Ambos mandatarios limaron asperezas, por tanto, después de que Trump torpedease esta cumbre bilateral asegurando que la propuesta británica para el Brexit «matará» la posibilidad del futuro acuerdo comercial con su país. Retractándose de esta postura, el mandatario estadounidense señalaba que lo que consiga el Ejecutivo de May en este sentido «le parecerá bien», y que lo importante es que los dos países «puedan comerciar sin cortapisas» tras la salida de Reino Unido de la UE el año que viene.

Al ser preguntado sobre qué consejos dio a May y que esta habría rechazado, Trump señaló que solamente le trasladó sus sugerencias, que no quiso revelar. Unas sugerencias que «todavía puede llevar a cabo».

Obligados a entenderse
Los dos líderes dejaron claro que el desliz de Trump no ha puesto en peligro los fuertes lazos existentes y que, de hecho, la relación entre ambos países «nunca ha sido más fuerte».
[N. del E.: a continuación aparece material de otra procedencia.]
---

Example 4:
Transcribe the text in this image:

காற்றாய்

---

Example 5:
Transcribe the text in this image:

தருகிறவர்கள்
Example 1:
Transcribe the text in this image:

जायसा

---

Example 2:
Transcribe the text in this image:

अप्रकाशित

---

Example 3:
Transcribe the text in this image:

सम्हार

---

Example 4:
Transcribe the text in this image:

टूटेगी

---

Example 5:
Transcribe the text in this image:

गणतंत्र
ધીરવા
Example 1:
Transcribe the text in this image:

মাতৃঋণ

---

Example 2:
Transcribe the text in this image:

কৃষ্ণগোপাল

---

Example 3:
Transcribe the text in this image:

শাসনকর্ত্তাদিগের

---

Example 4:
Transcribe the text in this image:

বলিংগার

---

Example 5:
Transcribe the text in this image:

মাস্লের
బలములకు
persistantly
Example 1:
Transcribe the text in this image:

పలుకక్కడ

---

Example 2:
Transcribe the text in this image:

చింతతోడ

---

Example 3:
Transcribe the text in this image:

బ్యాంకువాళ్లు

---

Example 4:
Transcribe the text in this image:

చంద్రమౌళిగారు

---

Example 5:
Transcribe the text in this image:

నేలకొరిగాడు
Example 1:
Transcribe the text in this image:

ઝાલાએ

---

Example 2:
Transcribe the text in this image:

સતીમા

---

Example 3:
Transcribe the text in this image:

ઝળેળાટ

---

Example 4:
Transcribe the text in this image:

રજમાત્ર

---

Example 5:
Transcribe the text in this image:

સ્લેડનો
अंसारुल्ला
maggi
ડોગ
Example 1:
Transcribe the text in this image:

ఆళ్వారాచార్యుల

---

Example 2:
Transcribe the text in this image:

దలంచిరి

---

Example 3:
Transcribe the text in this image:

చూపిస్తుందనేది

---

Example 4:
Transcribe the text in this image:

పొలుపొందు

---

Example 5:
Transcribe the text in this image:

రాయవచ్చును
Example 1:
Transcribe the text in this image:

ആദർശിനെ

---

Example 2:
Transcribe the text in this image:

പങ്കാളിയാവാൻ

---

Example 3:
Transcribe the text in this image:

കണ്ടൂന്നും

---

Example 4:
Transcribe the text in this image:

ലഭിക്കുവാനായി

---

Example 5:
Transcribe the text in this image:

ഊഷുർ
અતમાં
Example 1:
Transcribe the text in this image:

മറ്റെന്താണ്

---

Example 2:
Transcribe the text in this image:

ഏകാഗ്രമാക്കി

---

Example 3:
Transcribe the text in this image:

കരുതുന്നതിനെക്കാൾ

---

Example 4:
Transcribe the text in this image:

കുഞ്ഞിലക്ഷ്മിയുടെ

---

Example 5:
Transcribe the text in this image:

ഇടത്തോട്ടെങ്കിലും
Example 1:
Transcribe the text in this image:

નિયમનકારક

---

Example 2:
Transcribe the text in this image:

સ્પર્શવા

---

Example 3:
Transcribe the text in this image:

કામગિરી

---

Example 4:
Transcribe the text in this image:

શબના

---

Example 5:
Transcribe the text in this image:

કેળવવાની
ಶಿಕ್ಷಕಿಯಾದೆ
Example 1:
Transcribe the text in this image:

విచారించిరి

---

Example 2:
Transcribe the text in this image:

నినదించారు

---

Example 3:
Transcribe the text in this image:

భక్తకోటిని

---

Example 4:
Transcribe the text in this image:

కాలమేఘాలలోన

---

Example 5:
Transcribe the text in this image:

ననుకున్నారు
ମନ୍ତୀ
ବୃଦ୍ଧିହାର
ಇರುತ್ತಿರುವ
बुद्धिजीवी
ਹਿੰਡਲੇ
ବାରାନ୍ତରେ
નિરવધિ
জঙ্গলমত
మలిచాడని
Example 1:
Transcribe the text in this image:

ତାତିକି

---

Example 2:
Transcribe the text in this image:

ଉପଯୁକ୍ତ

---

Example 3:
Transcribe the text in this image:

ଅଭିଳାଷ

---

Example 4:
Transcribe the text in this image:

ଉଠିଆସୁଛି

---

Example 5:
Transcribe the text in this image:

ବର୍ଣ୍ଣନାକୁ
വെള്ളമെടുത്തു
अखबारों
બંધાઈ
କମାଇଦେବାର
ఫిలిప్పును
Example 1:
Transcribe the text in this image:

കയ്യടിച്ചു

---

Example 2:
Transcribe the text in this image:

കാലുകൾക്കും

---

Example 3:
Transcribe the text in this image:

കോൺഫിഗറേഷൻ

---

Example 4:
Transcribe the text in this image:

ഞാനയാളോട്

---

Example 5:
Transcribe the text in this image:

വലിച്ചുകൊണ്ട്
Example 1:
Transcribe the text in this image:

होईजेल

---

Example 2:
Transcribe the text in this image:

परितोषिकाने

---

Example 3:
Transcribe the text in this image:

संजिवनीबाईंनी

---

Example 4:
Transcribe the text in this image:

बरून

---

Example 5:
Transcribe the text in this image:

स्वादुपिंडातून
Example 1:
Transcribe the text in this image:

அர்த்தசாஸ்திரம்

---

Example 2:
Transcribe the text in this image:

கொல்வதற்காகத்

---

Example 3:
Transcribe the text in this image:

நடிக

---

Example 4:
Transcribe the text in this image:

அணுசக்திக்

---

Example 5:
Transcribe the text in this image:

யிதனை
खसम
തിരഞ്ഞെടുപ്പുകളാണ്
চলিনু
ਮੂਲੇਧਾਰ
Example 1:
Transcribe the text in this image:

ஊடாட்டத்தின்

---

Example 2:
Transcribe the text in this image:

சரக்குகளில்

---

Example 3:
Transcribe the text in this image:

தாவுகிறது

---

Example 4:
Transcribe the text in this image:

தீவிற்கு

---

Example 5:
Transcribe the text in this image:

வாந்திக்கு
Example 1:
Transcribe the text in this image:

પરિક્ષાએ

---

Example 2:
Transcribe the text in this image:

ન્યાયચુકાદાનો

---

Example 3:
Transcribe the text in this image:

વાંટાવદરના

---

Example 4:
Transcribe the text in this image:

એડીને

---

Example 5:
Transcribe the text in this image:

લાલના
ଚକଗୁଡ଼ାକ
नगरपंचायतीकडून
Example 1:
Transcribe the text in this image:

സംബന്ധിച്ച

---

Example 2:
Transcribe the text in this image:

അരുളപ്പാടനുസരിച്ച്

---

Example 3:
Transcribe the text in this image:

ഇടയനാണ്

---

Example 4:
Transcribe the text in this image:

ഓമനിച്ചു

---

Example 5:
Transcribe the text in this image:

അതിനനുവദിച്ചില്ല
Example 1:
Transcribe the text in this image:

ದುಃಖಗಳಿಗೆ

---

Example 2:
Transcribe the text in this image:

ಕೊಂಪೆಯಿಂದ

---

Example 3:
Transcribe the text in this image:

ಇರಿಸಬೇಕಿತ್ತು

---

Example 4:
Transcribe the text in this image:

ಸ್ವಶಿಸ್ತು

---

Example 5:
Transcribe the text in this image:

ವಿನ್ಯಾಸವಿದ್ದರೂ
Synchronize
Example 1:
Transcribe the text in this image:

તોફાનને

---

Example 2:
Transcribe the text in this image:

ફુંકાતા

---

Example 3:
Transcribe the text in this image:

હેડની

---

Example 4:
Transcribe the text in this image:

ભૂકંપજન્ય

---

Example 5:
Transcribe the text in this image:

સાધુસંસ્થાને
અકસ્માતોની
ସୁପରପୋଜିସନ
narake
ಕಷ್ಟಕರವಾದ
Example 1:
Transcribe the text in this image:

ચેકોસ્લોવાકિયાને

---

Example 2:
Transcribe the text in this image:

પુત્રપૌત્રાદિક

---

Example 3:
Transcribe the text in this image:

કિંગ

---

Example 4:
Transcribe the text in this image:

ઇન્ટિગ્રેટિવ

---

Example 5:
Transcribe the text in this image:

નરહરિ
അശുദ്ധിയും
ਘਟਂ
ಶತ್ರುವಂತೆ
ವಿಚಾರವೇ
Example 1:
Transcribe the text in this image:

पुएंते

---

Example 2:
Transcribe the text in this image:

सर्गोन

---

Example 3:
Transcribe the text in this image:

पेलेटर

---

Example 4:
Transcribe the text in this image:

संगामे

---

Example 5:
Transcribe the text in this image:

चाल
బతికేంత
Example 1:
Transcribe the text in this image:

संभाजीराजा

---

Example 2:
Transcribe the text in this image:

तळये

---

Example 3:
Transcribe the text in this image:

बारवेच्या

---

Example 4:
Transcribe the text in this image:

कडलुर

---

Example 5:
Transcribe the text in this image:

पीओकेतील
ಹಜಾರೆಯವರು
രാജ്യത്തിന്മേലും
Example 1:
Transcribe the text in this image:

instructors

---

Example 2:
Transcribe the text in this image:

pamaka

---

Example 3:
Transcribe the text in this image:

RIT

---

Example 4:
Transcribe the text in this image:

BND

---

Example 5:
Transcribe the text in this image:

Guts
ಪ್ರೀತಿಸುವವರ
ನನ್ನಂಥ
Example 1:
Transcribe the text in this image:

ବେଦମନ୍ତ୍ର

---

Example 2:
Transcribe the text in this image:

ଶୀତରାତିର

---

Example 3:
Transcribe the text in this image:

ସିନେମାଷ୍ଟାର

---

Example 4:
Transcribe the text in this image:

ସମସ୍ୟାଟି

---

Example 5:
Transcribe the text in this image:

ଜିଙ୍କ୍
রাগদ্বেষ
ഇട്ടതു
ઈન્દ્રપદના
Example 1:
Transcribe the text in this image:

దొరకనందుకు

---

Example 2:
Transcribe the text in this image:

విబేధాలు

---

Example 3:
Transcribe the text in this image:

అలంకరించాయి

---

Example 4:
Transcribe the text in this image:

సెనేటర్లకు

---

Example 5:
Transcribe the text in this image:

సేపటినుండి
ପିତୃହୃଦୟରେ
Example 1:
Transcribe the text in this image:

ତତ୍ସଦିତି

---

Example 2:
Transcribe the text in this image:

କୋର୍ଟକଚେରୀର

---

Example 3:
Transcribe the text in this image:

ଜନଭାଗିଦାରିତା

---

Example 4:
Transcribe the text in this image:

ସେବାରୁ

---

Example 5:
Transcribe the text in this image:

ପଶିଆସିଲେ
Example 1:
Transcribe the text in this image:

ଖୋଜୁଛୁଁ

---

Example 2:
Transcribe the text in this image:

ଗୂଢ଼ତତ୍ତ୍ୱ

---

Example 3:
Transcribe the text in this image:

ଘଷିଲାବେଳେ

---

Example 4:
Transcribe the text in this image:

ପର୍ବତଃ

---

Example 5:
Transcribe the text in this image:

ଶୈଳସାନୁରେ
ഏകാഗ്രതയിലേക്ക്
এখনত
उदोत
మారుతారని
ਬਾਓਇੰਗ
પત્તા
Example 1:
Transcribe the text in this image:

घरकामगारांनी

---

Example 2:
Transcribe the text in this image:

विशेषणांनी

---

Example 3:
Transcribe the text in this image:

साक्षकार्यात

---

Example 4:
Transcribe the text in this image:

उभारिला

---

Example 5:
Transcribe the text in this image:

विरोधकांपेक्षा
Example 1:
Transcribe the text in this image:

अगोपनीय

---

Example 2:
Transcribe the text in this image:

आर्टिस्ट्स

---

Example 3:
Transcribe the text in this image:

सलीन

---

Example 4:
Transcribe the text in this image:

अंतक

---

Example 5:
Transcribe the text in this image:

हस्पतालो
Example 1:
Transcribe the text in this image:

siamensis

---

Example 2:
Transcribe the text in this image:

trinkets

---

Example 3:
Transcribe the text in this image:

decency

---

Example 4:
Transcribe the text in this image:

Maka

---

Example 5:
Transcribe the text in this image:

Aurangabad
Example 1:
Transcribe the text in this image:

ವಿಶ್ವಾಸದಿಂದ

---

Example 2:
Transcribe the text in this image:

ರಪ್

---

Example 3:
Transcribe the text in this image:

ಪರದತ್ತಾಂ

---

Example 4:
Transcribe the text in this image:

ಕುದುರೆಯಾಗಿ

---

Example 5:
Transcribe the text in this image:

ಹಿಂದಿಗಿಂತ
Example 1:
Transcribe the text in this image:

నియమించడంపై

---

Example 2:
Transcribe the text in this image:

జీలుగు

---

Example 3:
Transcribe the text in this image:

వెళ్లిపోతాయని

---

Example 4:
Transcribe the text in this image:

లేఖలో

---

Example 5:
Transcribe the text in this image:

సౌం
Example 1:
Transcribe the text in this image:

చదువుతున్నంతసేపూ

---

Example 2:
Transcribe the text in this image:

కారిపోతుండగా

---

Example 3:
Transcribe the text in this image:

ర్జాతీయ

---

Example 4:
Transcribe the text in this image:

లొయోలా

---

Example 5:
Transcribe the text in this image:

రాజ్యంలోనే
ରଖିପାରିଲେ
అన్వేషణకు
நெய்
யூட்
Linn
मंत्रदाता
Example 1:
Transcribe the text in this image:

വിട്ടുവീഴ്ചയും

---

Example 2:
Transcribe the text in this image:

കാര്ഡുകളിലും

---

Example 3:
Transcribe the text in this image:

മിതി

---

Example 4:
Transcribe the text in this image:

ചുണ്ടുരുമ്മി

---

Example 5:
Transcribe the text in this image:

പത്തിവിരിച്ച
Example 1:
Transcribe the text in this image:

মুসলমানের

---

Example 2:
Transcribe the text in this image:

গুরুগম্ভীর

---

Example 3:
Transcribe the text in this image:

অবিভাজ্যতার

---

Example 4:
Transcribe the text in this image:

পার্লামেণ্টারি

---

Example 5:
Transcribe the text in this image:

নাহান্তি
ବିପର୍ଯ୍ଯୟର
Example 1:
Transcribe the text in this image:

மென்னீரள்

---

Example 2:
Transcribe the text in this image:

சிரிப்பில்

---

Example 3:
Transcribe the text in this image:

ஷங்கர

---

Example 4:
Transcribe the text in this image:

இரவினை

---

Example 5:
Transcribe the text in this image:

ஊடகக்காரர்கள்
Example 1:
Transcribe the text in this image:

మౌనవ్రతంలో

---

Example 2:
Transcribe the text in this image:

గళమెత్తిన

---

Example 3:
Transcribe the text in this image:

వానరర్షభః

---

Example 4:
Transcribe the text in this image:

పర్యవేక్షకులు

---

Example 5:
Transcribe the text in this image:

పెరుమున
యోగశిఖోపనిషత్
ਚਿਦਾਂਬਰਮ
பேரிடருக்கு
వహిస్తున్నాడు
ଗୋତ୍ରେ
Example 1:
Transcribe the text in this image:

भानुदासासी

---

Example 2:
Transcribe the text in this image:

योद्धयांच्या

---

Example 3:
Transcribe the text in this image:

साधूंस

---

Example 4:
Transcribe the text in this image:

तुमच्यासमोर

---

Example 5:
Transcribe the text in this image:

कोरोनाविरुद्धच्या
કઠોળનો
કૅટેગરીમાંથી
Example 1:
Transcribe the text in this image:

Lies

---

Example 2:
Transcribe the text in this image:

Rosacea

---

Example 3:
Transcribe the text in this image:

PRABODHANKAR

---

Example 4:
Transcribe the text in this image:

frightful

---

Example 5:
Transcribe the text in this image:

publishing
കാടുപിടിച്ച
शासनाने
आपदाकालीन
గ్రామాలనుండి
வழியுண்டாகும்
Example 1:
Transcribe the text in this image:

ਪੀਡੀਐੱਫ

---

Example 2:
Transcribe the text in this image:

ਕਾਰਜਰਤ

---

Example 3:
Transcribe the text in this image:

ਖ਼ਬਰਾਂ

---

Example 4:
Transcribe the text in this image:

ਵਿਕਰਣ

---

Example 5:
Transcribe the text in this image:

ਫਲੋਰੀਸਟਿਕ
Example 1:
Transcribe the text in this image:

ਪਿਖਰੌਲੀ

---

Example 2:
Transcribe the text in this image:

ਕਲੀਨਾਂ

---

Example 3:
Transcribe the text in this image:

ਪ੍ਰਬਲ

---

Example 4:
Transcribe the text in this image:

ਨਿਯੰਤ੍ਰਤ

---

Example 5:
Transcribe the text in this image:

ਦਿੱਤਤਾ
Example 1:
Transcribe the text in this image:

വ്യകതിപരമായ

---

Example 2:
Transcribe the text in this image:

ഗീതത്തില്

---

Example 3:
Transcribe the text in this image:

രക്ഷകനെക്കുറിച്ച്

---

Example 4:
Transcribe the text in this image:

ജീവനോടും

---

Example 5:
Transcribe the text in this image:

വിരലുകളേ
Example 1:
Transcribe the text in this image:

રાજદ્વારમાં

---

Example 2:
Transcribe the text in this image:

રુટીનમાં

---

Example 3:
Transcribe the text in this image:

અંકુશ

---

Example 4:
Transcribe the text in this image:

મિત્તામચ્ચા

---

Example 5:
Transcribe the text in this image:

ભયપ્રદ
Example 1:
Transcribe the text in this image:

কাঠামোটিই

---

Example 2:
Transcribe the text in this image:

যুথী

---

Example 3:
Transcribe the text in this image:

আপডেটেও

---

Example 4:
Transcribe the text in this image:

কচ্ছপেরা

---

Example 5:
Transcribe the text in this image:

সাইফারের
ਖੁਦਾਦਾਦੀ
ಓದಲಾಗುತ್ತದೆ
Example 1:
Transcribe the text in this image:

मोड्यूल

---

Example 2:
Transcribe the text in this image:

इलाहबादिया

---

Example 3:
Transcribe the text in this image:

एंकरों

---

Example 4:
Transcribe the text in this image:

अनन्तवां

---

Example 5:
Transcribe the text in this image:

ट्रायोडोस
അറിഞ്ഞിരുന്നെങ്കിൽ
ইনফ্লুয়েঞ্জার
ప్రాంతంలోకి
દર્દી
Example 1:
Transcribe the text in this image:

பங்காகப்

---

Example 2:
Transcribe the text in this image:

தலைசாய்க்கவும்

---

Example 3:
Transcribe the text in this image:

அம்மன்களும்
Para la primera ministra es casi obligatorio firmar un acuerdo beneficioso con Estados Unidos tras el Brexit para así no perder a su principal socio -descontando a la propia UE- una vez se encuentre fuera del club comunitario.

Mientras May reiteraba en varias ocasiones que su país se irá de la Unión Europea y que será posible el acuerdo que pedía Trump, este admitía que el Brexit es una empresa «dificil» con el que su homóloga está «haciendo un trabajo fantástico»..

Tras agradecer a su anfitriona el trato que le ha dispensado en esta visita de trabajo, Trump reconocía también que las relaciones con la «premier» se han fortalecido durante su primera visita al Reino Unido como presidente.

Sí se mantuvo en sus trece en lo referente al exministro de Exteriores, Boris Johnson, del que confirmó que «sería un buen primer ministro», para, a renglón seguido, volver a alagar a su homóloga asegurando que «estos días he podido comprobar lo fantástica que es y que la prefiero mucho más como amiga que como enemiga».

Trump dejó hasta un comentario que nadie esperaba al afirmar que se había sentido avergonzado por haber dejado «de lado» a los asistentes a la cena de jueves celebrada en la casa donde nació Winston Churchill, ya que en esa ocasión su conversación se centró exclusivamente en la propia Theresa May.

Contra la inmigración
Durante el almuerzo de trabajo que ambos mantuvieron en la residencia campestre de Chequers antes de la rueda de prensa, varios asuntos estuvieron sobre la mesa además del Brexit y la relación entre ambos países. Trump y May hablaron de Irán, de Corea del Norte e, incluso, de Rusia y su presidente Valdimir Putin, con quien Trump se reunirá el lunes en Helsinki y con el que May mantiene abierta una crisis diplomática por el envenenamiento del exespía Sergei Skripal y de su hija en suelo británico.

Además, ambos reiteraron su intención de reforzar aún más la cooperación en materia de defensa y en «controlar la inmigración para detener el terrorismo». Algo sobre lo que Donald Trump ha insistido de forma vehemente en varias ocasiones.

El presidente cerró su segundo día en el Reino Unido acudiendo al castillo de Windsor para tomar el té con la reina Isabel II antes de partir hacia Escocia, donde pasará el fin de semana en uno de los campos de golf, el complejo Turnberry, que el presidente posee en esta región donde nació su madre.